* [WHAT YOU HAVE TO DO]: Recast the stretch of the listing from the line containing "Муниципальное образование: г." through the line containing "What is the value" as a Markdown table with the columns Row and Line, leaving out blank lines.

* [SOURCE DATA]:
==============================
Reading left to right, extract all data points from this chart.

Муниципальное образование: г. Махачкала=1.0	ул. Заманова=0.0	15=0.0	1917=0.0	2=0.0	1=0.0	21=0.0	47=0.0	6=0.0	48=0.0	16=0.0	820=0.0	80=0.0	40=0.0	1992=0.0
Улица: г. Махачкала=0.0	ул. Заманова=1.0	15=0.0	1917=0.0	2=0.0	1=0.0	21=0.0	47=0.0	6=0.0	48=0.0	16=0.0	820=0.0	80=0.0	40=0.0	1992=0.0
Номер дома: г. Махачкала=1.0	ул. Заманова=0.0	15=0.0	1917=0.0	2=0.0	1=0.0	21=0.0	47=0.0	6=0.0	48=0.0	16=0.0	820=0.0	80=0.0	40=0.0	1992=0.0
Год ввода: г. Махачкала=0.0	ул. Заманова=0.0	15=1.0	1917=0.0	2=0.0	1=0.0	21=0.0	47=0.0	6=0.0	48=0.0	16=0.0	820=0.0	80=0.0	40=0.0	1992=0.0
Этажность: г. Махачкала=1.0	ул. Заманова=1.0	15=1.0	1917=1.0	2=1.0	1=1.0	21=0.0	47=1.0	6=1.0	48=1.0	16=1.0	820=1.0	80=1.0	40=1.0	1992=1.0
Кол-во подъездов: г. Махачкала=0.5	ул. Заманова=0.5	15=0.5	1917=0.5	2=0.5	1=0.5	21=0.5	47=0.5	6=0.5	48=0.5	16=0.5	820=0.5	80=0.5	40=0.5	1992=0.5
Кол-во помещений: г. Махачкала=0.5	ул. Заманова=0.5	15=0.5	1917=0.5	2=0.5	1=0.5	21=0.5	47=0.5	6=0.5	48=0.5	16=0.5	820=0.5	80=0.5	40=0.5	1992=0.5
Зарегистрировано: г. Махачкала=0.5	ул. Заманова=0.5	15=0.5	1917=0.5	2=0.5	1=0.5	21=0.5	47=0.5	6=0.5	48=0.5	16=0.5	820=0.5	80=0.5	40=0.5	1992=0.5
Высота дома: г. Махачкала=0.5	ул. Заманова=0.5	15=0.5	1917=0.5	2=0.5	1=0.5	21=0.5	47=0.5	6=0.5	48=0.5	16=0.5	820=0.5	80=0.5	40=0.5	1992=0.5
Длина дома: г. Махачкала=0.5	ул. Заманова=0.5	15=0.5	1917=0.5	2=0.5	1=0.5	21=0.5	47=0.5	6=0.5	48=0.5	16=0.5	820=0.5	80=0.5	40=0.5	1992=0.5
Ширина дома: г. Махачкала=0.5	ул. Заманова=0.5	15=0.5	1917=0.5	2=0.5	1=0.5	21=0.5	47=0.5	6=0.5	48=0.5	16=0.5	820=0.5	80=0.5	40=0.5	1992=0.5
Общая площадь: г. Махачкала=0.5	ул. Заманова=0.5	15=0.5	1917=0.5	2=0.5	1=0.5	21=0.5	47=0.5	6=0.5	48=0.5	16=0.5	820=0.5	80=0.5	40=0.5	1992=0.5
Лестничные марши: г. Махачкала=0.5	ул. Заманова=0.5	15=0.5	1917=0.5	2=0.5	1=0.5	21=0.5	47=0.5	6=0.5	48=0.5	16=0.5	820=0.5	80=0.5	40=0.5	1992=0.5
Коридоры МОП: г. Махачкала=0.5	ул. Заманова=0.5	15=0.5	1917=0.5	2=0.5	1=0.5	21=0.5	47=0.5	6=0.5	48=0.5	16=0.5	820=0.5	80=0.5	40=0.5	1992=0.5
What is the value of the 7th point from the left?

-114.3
==============================
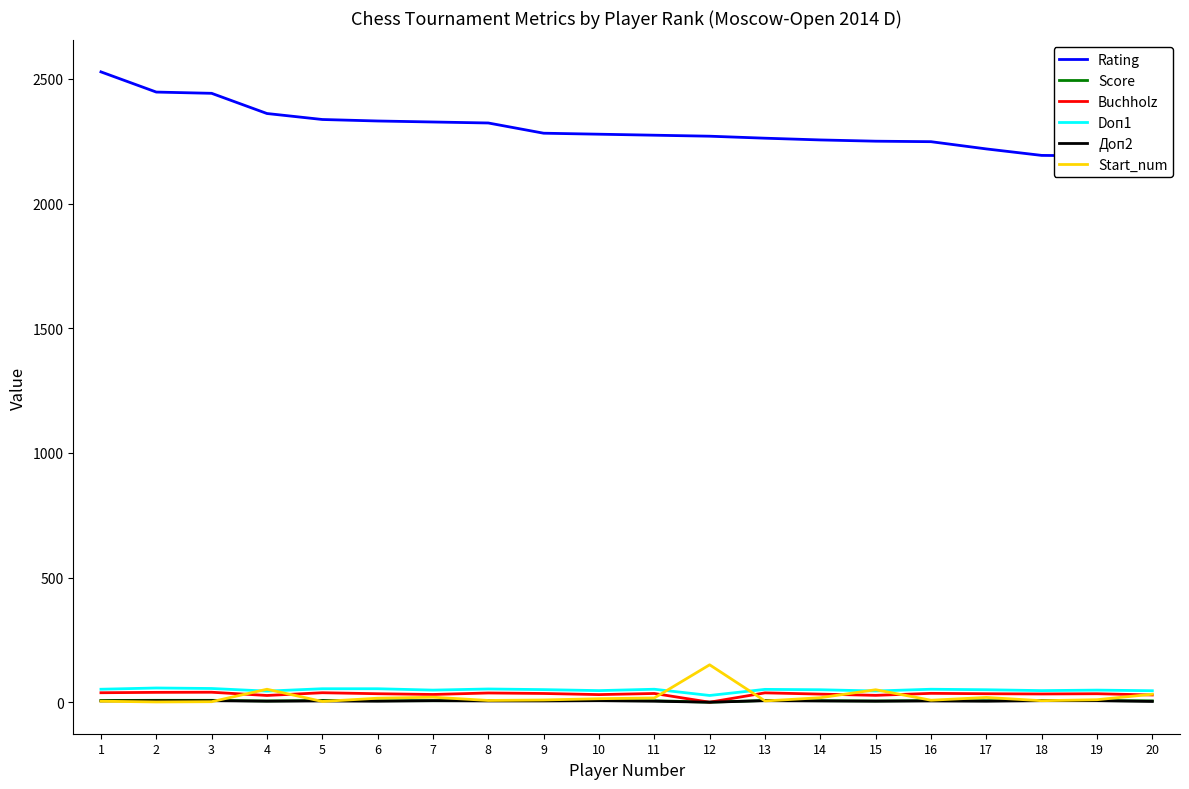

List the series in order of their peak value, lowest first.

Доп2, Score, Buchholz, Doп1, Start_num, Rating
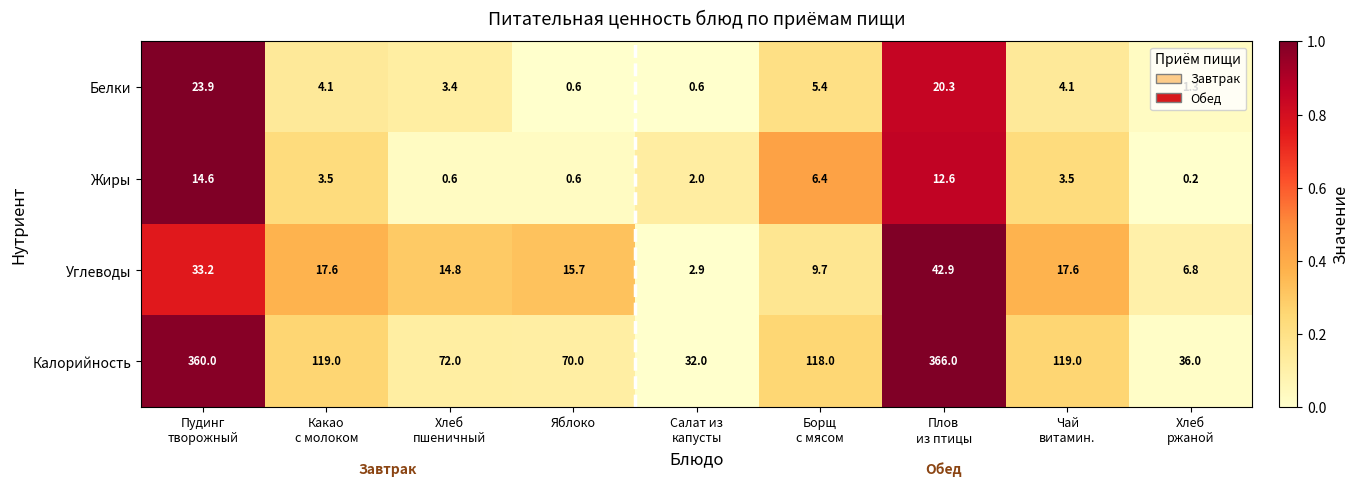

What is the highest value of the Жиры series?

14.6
==============================
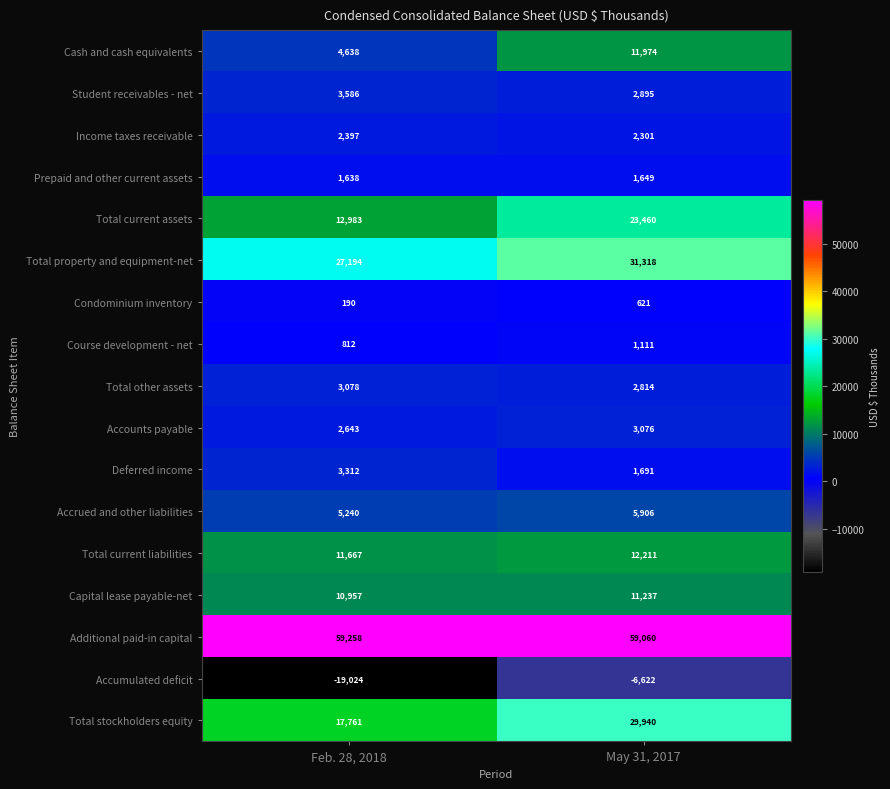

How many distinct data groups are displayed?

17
==============================
* [ANSWER TO THE PROBLEM]:
| Row | Line |
|---|---|
| 1 | Муниципальное образование: г. Махачкала=1.0	ул. Заманова=0.0	15=0.0	1917=0.0	2=0.0	1=0.0	21=0.0	47=0.0	6=0.0	48=0.0	16=0.0	820=0.0	80=0.0	40=0.0	1992=0.0 |
| 2 | Улица: г. Махачкала=0.0	ул. Заманова=1.0	15=0.0	1917=0.0	2=0.0	1=0.0	21=0.0	47=0.0	6=0.0	48=0.0	16=0.0	820=0.0	80=0.0	40=0.0	1992=0.0 |
| 3 | Номер дома: г. Махачкала=1.0	ул. Заманова=0.0	15=0.0	1917=0.0	2=0.0	1=0.0	21=0.0	47=0.0	6=0.0	48=0.0	16=0.0	820=0.0	80=0.0	40=0.0	1992=0.0 |
| 4 | Год ввода: г. Махачкала=0.0	ул. Заманова=0.0	15=1.0	1917=0.0	2=0.0	1=0.0	21=0.0	47=0.0	6=0.0	48=0.0	16=0.0	820=0.0	80=0.0	40=0.0	1992=0.0 |
| 5 | Этажность: г. Махачкала=1.0	ул. Заманова=1.0	15=1.0	1917=1.0	2=1.0	1=1.0	21=0.0	47=1.0	6=1.0	48=1.0	16=1.0	820=1.0	80=1.0	40=1.0	1992=1.0 |
| 6 | Кол-во подъездов: г. Махачкала=0.5	ул. Заманова=0.5	15=0.5	1917=0.5	2=0.5	1=0.5	21=0.5	47=0.5	6=0.5	48=0.5	16=0.5	820=0.5	80=0.5	40=0.5	1992=0.5 |
| 7 | Кол-во помещений: г. Махачкала=0.5	ул. Заманова=0.5	15=0.5	1917=0.5	2=0.5	1=0.5	21=0.5	47=0.5	6=0.5	48=0.5	16=0.5	820=0.5	80=0.5	40=0.5	1992=0.5 |
| 8 | Зарегистрировано: г. Махачкала=0.5	ул. Заманова=0.5	15=0.5	1917=0.5	2=0.5	1=0.5	21=0.5	47=0.5	6=0.5	48=0.5	16=0.5	820=0.5	80=0.5	40=0.5	1992=0.5 |
| 9 | Высота дома: г. Махачкала=0.5	ул. Заманова=0.5	15=0.5	1917=0.5	2=0.5	1=0.5	21=0.5	47=0.5	6=0.5	48=0.5	16=0.5	820=0.5	80=0.5	40=0.5	1992=0.5 |
| 10 | Длина дома: г. Махачкала=0.5	ул. Заманова=0.5	15=0.5	1917=0.5	2=0.5	1=0.5	21=0.5	47=0.5	6=0.5	48=0.5	16=0.5	820=0.5	80=0.5	40=0.5	1992=0.5 |
| 11 | Ширина дома: г. Махачкала=0.5	ул. Заманова=0.5	15=0.5	1917=0.5	2=0.5	1=0.5	21=0.5	47=0.5	6=0.5	48=0.5	16=0.5	820=0.5	80=0.5	40=0.5	1992=0.5 |
| 12 | Общая площадь: г. Махачкала=0.5	ул. Заманова=0.5	15=0.5	1917=0.5	2=0.5	1=0.5	21=0.5	47=0.5	6=0.5	48=0.5	16=0.5	820=0.5	80=0.5	40=0.5	1992=0.5 |
| 13 | Лестничные марши: г. Махачкала=0.5	ул. Заманова=0.5	15=0.5	1917=0.5	2=0.5	1=0.5	21=0.5	47=0.5	6=0.5	48=0.5	16=0.5	820=0.5	80=0.5	40=0.5	1992=0.5 |
| 14 | Коридоры МОП: г. Махачкала=0.5	ул. Заманова=0.5	15=0.5	1917=0.5	2=0.5	1=0.5	21=0.5	47=0.5	6=0.5	48=0.5	16=0.5	820=0.5	80=0.5	40=0.5	1992=0.5 |
| 15 | What is the value of the 7th point from the left? |